Thursday, February 6

JAKARTA: Indonesia’s health partnerships with the US Agency for International Development are on hold and it remains unclear whether they will be permanently suspended, its health minister said on Thursday (Feb 6).

US President Donald Trump’s administration is considering merging USAID, Washington’s primary humanitarian agency, into the State Department in a major revamp that would shrink its workforce and align its spending with his “America First” policy.

A US freeze on foreign aid for Indonesia could strain the Asian country’s efforts to fight against HIV and tuberculosis, which replaced COVID-19 to become the top cause of infectious disease-related deaths globally in 2023.

“That is on hold.

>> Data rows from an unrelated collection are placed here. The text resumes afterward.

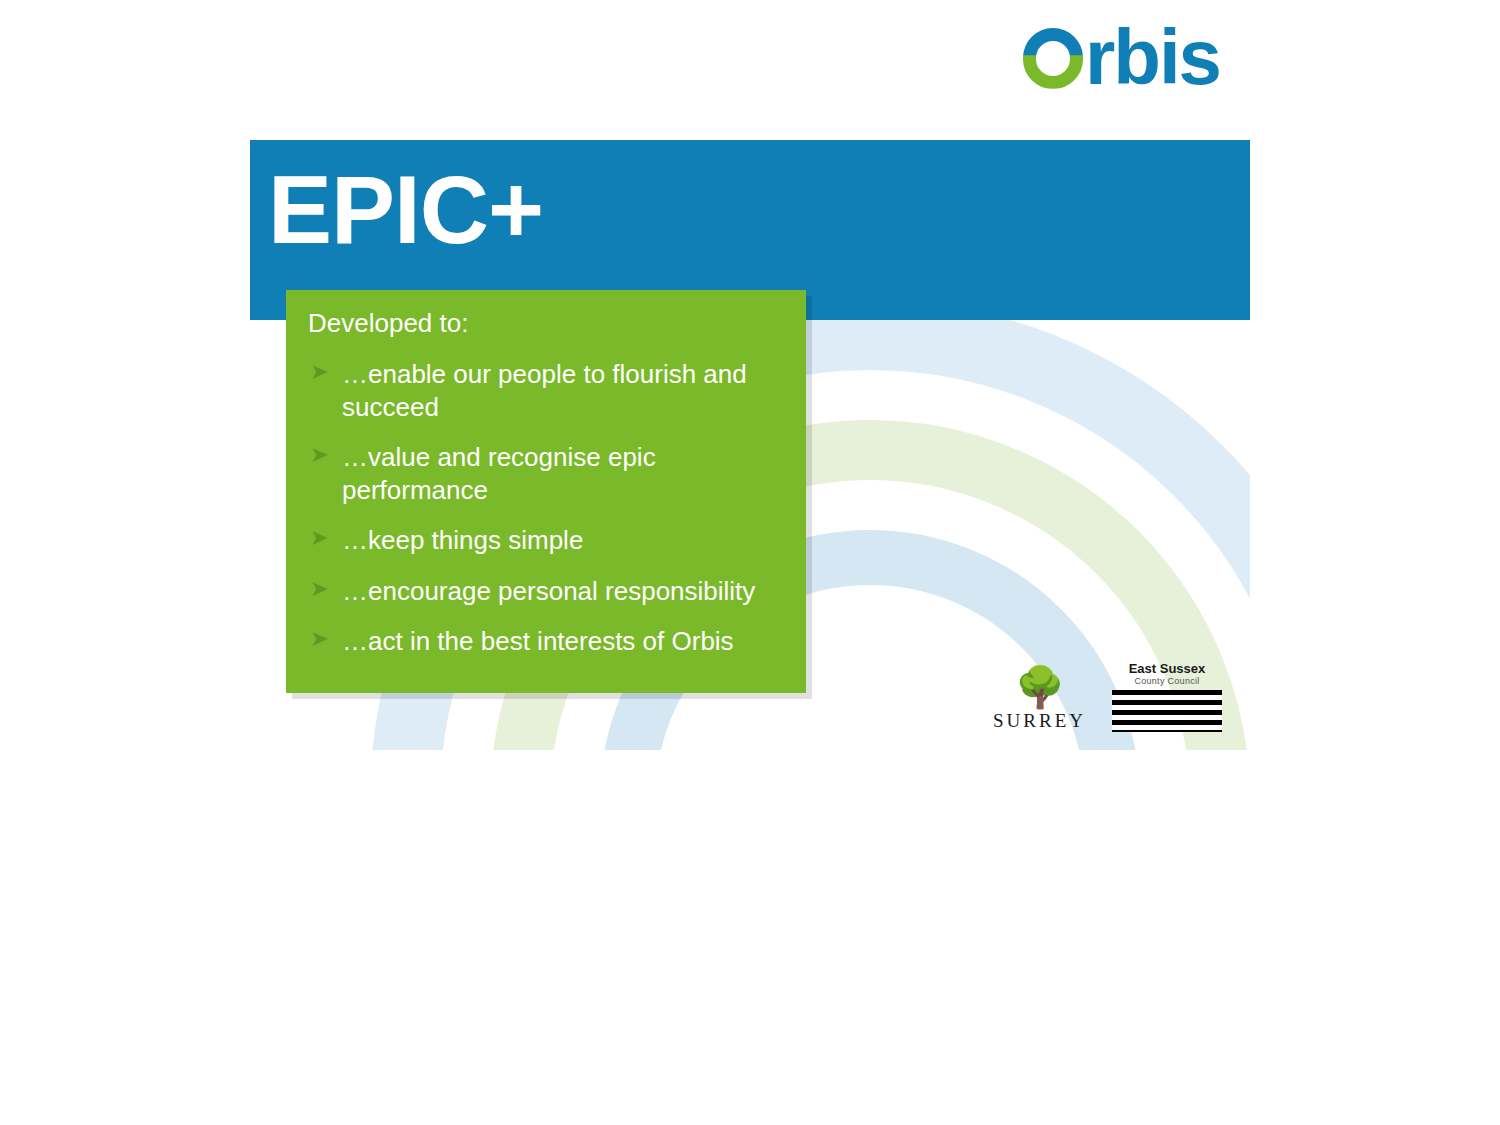rbis
EPIC+
Developed to:
…enable our people to flourish and succeed
…value and recognise epic performance
…keep things simple
…encourage personal responsibility
…act in the best interests of Orbis
🌳
SURREY
East Sussex
County Council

Not stopped,” health minister Budi Gunadi Sadikin told Reuters, referring to its projects with USAID.

“We don’t know if it’s confirmed to be erased or still under assessment,” he said, adding he may have more clarity in the next 90 days.

USAID has invested US$800 million in Indonesia since 2020, the US embassy in Jakarta said in November.

The Southeast Asian country’s projects with the US agency have involved HIV and tuberculosis. More so than USAID, Budi said, Indonesia also receives drugs from the Global Fund to Fight AIDS, Tuberculosis and Malaria, which counts Washington as its biggest donor.

The US embassy in Jakarta and USAID did not immediately respond to requests for comment.